[Stored data entries]
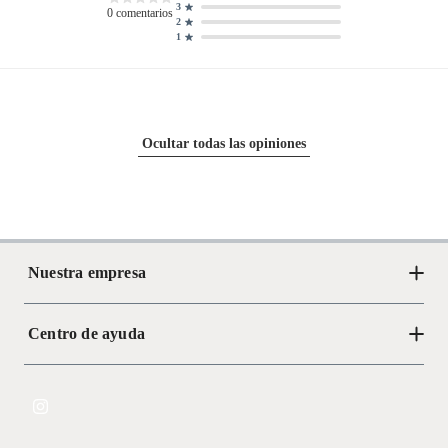
3
0
comentarios
2
1
Ocultar todas las opiniones
Nuestra empresa
Centro de ayuda
Acerca de Crate
Tiendas
Cambios y devoluciones
Libro de Reclamaciones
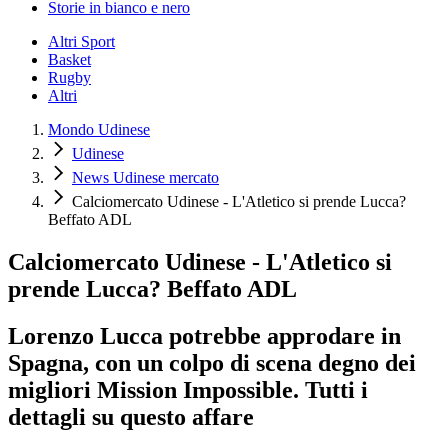
Storie in bianco e nero
Altri Sport
Basket
Rugby
Altri
Mondo Udinese
Udinese
News Udinese mercato
Calciomercato Udinese - L'Atletico si prende Lucca?
Beffato ADL
Calciomercato Udinese - L'Atletico si
prende Lucca? Beffato ADL
Lorenzo Lucca potrebbe approdare in
Spagna, con un colpo di scena degno dei
migliori Mission Impossible. Tutti i
dettagli su questo affare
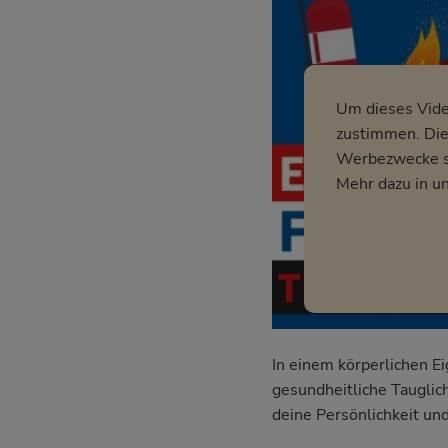
Um dieses Vid
zustimmen. Dies
Werbezwecke so
Mehr dazu in u
In einem körperlichen E
gesundheitliche Tauglich
deine Persönlichkeit und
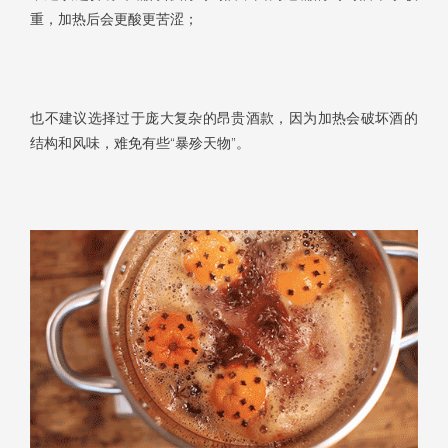
重，加热后会更酸更苦涩；
也不建议选择过于庞大复杂的昂贵酒款，因为加热会破坏酒的
结构和风味，难免有些“暴殄天物”。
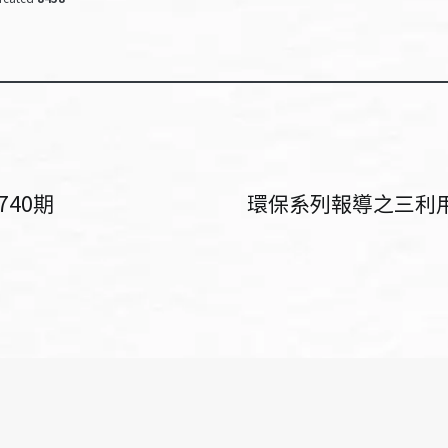
740期
環保系列報導之三利用落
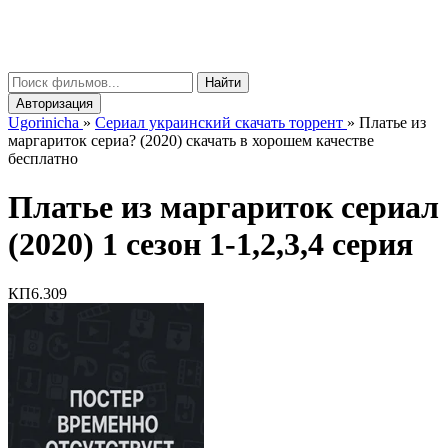
gorinicha
μ
Найти
Авторизация
Ugorinicha
»
Сериал украинский скачать торрент
»
Платье из
маргариток сериа? (2020) скачать в хорошем качестве
бесплатно
Платье из маргариток сериал
(2020) 1 сезон 1-1,2,3,4 серия
КП
6.309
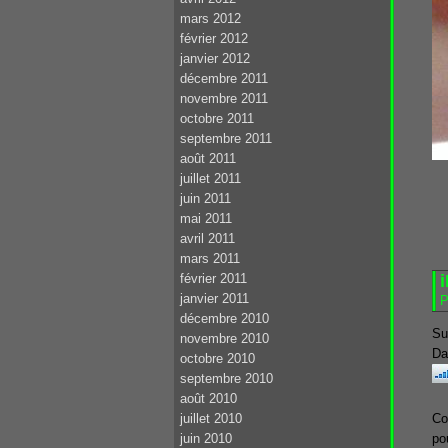
mars 2012
février 2012
janvier 2012
décembre 2011
novembre 2011
octobre 2011
septembre 2011
août 2011
juillet 2011
juin 2011
mai 2011
avril 2011
mars 2011
février 2011
janvier 2011
P
décembre 2010
Su
novembre 2010
Da
octobre 2010
septembre 2010
août 2010
juillet 2010
Co
juin 2010
po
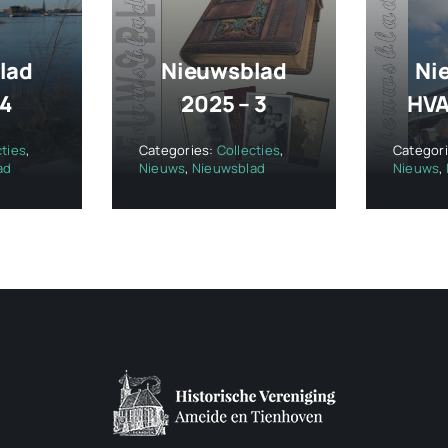
lad
Nieuwsblad
Ni
 4
2025 – 3
HVA
cties
,
Categories:
Collecties
,
Categor
ad
Nieuws
,
Nieuwsblad
Nieuws
,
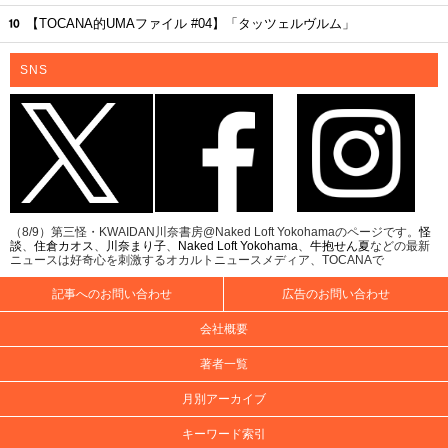
【TOCANA的UMAファイル #04】「タッツェルヴルム」
SNS
（8/9）第三怪・KWAIDAN川奈書房@Naked Loft Yokohamaのページです。
怪
談
、
住倉カオス
、
川奈まり子
、
Naked Loft Yokohama
、
牛抱せん夏
などの最新
ニュースは好奇心を刺激するオカルトニュースメディア、TOCANAで
記事へのお問い合わせ
広告のお問い合わせ
会社概要
著者一覧
月別アーカイブ
キーワード索引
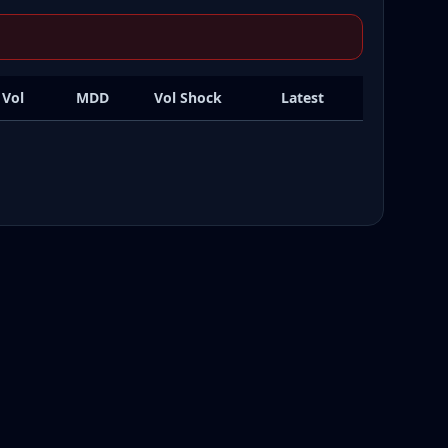
 Vol
MDD
Vol Shock
Latest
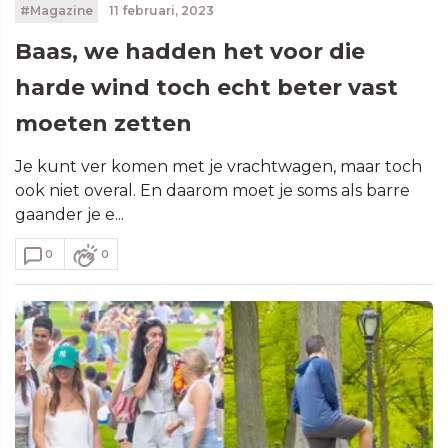
#Magazine
11 februari, 2023
Baas, we hadden het voor die
harde wind toch echt beter vast
moeten zetten
Je kunt ver komen met je vrachtwagen, maar toch
ook niet overal. En daarom moet je soms als barre
gaander je e...
0
0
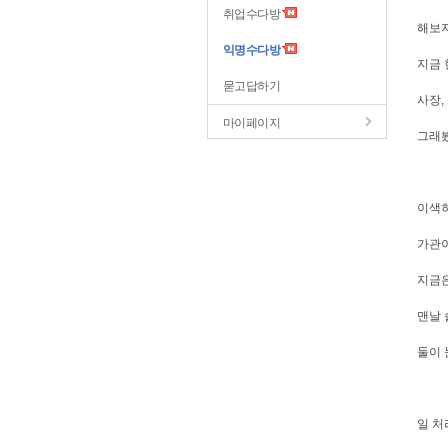
취업수다방
해보지
익명수다방
지금 
묻고답하기
사장,
마이페이지
그래봤
이색히
가관이
지금은
맨날 
둘이 
일 처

Aim of the exercise
Give the rows from the line containing "Storie in bianco e nero" through the end of the rows as a Markdown table with the columns No. and Line. Number each line, skip blank lines, and leave the pictures out.

Solution
| No. | Line |
|---|---|
| 1 | Storie in bianco e nero |
| 2 | Altri Sport |
| 3 | Basket |
| 4 | Rugby |
| 5 | Altri |
| 6 | Mondo Udinese |
| 7 | Udinese |
| 8 | News Udinese mercato |
| 9 | Calciomercato Udinese - L'Atletico si prende Lucca? |
| 10 | Beffato ADL |
| 11 | Calciomercato Udinese - L'Atletico si |
| 12 | prende Lucca? Beffato ADL |
| 13 | Lorenzo Lucca potrebbe approdare in |
| 14 | Spagna, con un colpo di scena degno dei |
| 15 | migliori Mission Impossible. Tutti i |
| 16 | dettagli su questo affare |
| 17 | Um dieses Vid |
| 18 | zustimmen. Dies |
| 19 | Werbezwecke so |
| 20 | Mehr dazu in u |
| 21 | In einem körperlichen E |
| 22 | gesundheitliche Tauglich |
| 23 | deine Persönlichkeit und |
| 24 | 重，加热后会更酸更苦涩； |
| 25 | 也不建议选择过于庞大复杂的昂贵酒款，因为加热会破坏酒的 |
| 26 | 结构和风味，难免有些“暴殄天物”。 |
| 27 | 740期 |
| 28 | 環保系列報導之三利用落 |
| 29 | gorinicha |
| 30 | μ |
| 31 | Найти |
| 32 | Авторизация |
| 33 | Ugorinicha |
| 34 | » |
| 35 | Сериал украинский скачать торрент |
| 36 | » |
| 37 | Платье из |
| 38 | маргариток сериа? (2020) скачать в хорошем качестве |
| 39 | бесплатно |
| 40 | Платье из маргариток сериал |
| 41 | (2020) 1 сезон 1-1,2,3,4 серия |
| 42 | КП |
| 43 | 6.309 |
| 44 | mars 2012 |
| 45 | février 2012 |
| 46 | janvier 2012 |
| 47 | décembre 2011 |
| 48 | novembre 2011 |
| 49 | octobre 2011 |
| 50 | septembre 2011 |
| 51 | août 2011 |
| 52 | juillet 2011 |
| 53 | juin 2011 |
| 54 | mai 2011 |
| 55 | avril 2011 |
| 56 | mars 2011 |
| 57 | février 2011 |
| 58 | janvier 2011 |
| 59 | P |
| 60 | décembre 2010 |
| 61 | Su |
| 62 | novembre 2010 |
| 63 | Da |
| 64 | octobre 2010 |
| 65 | septembre 2010 |
| 66 | août 2010 |
| 67 | juillet 2010 |
| 68 | Co |
| 69 | juin 2010 |
| 70 | po |
| 71 | lad |
| 72 | Nieuwsblad |
| 73 | Ni |
| 74 |  4 |
| 75 | 2025 – 3 |
| 76 | HVA |
| 77 | cties |
| 78 | , |
| 79 | Categories: |
| 80 | Collecties |
| 81 | , |
| 82 | Categor |
| 83 | ad |
| 84 | Nieuws |
| 85 | , |
| 86 | Nieuwsblad |
| 87 | Nieuws |
| 88 | , |
| 89 | 【TOCANA的UMAファイル #04】「タッツェルヴルム」 |
| 90 | SNS |
| 91 | （8/9）第三怪・KWAIDAN川奈書房@Naked Loft Yokohamaのページです。 |
| 92 | 怪 |
| 93 | 談 |
| 94 | 、 |
| 95 | 住倉カオス |
| 96 | 、 |
| 97 | 川奈まり子 |
| 98 | 、 |
| 99 | Naked Loft Yokohama |
| 100 | 、 |
| 101 | 牛抱せん夏 |
| 102 | などの最新 |
| 103 | ニュースは好奇心を刺激するオカルトニュースメディア、TOCANAで |
| 104 | 記事へのお問い合わせ |
| 105 | 広告のお問い合わせ |
| 106 | 会社概要 |
| 107 | 著者一覧 |
| 108 | 月別アーカイブ |
| 109 | キーワード索引 |
| 110 |  Vol |
| 111 | MDD |
| 112 | Vol Shock |
| 113 | Latest |
| 114 | #Magazine |
| 115 | 11 februari, 2023 |
| 116 | Baas, we hadden het voor die |
| 117 | harde wind toch echt beter vast |
| 118 | moeten zetten |
| 119 | Je kunt ver komen met je vrachtwagen, maar toch |
| 120 | ook niet overal. En daarom moet je soms als barre |
| 121 | gaander je e... |
| 122 | 0 |
| 123 | 0 |
| 124 | 취업수다방 |
| 125 | 해보지 |
| 126 | 익명수다방 |
| 127 | 지금  |
| 128 | 묻고답하기 |
| 129 | 사장, |
| 130 | 마이페이지 |
| 131 | 그래봤 |
| 132 | 이색히 |
| 133 | 가관이 |
| 134 | 지금은 |
| 135 | 맨날  |
| 136 | 둘이  |
| 137 | 일 처 |